• [Problem statement]:
Select and copy out every line in the records containing "which".

Extracted page text data:
•••

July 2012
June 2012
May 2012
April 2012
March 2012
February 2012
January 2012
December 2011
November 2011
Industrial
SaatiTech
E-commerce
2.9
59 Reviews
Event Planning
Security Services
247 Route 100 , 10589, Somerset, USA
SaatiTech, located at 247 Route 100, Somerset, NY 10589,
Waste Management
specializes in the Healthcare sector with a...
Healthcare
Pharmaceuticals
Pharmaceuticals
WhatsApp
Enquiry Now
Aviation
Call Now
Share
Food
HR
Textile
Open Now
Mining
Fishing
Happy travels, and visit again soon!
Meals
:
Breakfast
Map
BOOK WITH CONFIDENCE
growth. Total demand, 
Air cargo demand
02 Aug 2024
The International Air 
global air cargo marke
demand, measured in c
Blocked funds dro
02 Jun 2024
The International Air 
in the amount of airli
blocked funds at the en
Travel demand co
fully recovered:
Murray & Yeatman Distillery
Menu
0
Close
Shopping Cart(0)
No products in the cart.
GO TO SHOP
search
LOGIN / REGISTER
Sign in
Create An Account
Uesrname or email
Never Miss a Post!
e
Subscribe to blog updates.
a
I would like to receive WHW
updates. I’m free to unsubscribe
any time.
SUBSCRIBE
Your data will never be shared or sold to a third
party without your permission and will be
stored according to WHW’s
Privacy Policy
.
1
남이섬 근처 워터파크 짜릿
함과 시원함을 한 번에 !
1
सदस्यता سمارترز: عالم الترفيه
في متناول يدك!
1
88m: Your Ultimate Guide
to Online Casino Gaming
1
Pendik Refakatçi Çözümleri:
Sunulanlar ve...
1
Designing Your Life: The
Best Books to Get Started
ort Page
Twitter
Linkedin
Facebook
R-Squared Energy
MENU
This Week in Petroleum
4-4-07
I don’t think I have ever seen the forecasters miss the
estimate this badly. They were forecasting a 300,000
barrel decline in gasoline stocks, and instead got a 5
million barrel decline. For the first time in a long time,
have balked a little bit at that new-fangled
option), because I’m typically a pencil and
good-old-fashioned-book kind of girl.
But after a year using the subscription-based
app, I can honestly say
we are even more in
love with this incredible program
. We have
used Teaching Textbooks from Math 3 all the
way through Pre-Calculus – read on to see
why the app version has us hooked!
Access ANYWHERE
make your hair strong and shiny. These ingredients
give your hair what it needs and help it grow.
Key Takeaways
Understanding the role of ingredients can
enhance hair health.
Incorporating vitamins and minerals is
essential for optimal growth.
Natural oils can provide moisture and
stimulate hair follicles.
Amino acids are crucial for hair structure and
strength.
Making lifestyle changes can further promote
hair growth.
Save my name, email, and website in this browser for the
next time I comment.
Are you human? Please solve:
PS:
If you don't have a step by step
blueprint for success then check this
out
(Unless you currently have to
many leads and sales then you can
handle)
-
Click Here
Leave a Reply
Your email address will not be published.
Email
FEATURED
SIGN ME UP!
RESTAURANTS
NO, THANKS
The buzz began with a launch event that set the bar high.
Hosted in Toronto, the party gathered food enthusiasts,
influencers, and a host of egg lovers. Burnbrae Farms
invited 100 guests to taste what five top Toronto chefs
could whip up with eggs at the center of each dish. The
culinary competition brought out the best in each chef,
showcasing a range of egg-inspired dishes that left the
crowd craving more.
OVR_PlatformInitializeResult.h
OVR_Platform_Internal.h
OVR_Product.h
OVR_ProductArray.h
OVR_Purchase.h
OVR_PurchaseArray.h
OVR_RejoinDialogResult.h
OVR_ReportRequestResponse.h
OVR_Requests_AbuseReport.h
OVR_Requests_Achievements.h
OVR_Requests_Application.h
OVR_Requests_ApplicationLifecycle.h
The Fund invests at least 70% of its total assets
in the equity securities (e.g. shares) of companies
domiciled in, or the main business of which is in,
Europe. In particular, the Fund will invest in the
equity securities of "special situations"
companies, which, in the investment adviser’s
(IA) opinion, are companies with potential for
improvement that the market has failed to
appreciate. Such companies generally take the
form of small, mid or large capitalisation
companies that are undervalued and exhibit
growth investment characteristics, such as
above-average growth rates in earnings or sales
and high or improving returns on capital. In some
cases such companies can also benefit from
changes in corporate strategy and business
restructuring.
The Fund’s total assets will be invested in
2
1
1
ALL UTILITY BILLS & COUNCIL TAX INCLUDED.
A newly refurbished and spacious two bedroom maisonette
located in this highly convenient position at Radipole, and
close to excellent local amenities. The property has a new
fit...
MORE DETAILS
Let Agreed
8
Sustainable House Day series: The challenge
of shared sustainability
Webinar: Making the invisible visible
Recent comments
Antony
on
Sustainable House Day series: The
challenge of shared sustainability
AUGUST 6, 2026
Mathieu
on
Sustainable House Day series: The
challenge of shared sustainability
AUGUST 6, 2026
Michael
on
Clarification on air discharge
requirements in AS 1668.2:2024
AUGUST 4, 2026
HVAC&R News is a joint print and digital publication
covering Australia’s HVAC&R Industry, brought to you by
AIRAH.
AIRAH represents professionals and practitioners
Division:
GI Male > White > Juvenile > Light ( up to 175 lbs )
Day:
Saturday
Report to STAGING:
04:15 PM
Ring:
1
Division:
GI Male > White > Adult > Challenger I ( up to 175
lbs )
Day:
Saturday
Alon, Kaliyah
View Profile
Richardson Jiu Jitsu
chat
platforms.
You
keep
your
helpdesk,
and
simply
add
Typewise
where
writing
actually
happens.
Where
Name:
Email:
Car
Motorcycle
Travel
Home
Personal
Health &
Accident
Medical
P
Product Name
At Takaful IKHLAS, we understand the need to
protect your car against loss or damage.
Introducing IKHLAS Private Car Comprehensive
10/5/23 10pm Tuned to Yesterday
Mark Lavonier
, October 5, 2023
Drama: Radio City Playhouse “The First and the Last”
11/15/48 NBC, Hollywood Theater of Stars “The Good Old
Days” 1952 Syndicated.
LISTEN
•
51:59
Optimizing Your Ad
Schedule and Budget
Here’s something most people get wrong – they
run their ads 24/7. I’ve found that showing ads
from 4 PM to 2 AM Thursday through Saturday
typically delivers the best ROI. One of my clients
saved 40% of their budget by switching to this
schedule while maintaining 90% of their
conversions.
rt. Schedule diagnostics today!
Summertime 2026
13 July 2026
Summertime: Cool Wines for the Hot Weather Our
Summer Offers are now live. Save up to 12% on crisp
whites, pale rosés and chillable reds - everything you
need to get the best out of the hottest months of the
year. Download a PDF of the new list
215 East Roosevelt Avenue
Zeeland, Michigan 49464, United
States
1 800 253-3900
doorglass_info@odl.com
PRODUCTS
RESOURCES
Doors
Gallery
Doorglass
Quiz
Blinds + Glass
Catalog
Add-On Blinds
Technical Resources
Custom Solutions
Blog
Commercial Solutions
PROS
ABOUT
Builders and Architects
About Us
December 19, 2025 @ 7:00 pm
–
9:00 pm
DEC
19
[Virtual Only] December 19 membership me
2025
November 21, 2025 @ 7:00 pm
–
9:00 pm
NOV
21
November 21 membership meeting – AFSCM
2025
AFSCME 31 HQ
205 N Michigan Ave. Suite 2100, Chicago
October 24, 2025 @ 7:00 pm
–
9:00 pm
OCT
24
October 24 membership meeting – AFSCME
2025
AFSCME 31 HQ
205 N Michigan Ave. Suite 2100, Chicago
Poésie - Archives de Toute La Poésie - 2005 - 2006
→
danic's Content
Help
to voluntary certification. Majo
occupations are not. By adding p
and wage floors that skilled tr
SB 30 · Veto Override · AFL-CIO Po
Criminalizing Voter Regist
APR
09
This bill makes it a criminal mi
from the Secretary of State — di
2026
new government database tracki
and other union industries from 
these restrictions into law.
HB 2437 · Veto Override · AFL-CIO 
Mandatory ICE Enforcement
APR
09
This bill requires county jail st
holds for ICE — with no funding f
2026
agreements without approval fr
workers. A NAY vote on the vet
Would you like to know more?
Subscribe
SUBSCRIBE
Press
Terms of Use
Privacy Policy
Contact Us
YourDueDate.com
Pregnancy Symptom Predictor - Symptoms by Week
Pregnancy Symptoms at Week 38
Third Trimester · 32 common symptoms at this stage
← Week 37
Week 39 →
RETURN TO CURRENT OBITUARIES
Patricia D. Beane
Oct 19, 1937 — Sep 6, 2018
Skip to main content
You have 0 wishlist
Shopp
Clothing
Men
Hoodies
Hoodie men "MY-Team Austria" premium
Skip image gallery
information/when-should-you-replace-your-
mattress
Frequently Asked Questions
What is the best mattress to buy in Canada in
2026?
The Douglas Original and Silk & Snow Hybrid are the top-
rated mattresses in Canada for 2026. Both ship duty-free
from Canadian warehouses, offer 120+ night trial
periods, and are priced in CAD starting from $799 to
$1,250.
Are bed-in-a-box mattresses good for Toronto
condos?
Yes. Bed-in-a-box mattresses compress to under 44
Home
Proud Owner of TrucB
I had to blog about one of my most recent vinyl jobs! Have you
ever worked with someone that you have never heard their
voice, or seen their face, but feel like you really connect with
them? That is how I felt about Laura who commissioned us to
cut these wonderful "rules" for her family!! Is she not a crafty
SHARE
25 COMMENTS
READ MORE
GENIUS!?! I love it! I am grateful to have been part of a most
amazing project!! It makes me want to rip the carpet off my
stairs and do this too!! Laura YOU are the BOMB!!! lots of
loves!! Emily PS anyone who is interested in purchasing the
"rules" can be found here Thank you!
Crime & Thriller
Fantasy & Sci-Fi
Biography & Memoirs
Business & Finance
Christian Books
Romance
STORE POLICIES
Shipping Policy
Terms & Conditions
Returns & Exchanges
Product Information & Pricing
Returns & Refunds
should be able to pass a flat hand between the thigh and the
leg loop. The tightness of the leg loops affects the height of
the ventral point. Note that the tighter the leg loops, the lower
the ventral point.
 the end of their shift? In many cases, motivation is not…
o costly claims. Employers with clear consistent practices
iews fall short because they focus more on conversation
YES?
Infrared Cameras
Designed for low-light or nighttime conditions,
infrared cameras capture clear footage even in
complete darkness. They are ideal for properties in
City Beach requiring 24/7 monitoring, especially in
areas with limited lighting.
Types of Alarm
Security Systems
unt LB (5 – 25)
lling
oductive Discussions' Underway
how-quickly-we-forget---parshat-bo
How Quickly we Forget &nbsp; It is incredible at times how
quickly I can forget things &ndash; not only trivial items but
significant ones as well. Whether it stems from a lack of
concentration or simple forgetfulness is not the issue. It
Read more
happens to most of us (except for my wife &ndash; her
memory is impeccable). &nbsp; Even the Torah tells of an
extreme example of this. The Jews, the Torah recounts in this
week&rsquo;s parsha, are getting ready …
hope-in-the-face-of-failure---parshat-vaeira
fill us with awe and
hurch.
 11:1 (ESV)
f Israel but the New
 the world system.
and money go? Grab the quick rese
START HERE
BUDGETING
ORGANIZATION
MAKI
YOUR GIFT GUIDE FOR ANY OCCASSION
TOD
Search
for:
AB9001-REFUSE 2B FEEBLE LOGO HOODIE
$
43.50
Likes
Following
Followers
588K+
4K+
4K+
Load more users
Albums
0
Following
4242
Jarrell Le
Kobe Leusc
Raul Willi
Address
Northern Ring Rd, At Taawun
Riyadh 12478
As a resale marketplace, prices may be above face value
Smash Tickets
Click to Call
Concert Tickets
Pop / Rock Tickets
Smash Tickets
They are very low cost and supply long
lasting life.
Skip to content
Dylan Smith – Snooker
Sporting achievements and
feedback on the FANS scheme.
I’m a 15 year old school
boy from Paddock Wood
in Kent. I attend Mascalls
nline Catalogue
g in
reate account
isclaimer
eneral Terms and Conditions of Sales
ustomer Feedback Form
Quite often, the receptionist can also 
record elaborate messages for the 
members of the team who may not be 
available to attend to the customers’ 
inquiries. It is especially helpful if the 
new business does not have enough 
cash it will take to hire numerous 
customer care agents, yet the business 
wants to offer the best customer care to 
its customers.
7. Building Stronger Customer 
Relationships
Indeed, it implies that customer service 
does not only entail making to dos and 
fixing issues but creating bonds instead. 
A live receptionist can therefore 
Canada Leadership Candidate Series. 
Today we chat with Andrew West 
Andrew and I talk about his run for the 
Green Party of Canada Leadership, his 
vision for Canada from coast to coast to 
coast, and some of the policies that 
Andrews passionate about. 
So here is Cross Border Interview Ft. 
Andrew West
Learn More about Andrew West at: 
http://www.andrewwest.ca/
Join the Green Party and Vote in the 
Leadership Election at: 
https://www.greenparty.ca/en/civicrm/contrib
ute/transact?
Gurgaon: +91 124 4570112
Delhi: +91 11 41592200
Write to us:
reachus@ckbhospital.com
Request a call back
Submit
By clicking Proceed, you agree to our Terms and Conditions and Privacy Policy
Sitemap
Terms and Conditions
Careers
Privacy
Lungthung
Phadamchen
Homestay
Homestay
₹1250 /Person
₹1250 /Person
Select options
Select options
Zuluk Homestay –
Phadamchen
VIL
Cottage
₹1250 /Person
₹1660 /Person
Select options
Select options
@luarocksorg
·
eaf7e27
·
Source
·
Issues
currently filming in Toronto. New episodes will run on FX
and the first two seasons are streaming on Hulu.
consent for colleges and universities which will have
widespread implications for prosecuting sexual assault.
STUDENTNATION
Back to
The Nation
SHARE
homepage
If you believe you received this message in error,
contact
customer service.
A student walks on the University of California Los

•••

• [Finished exercise]:
domiciled in, or the main business of which is in,
companies, which, in the investment adviser’s
consent for colleges and universities which will have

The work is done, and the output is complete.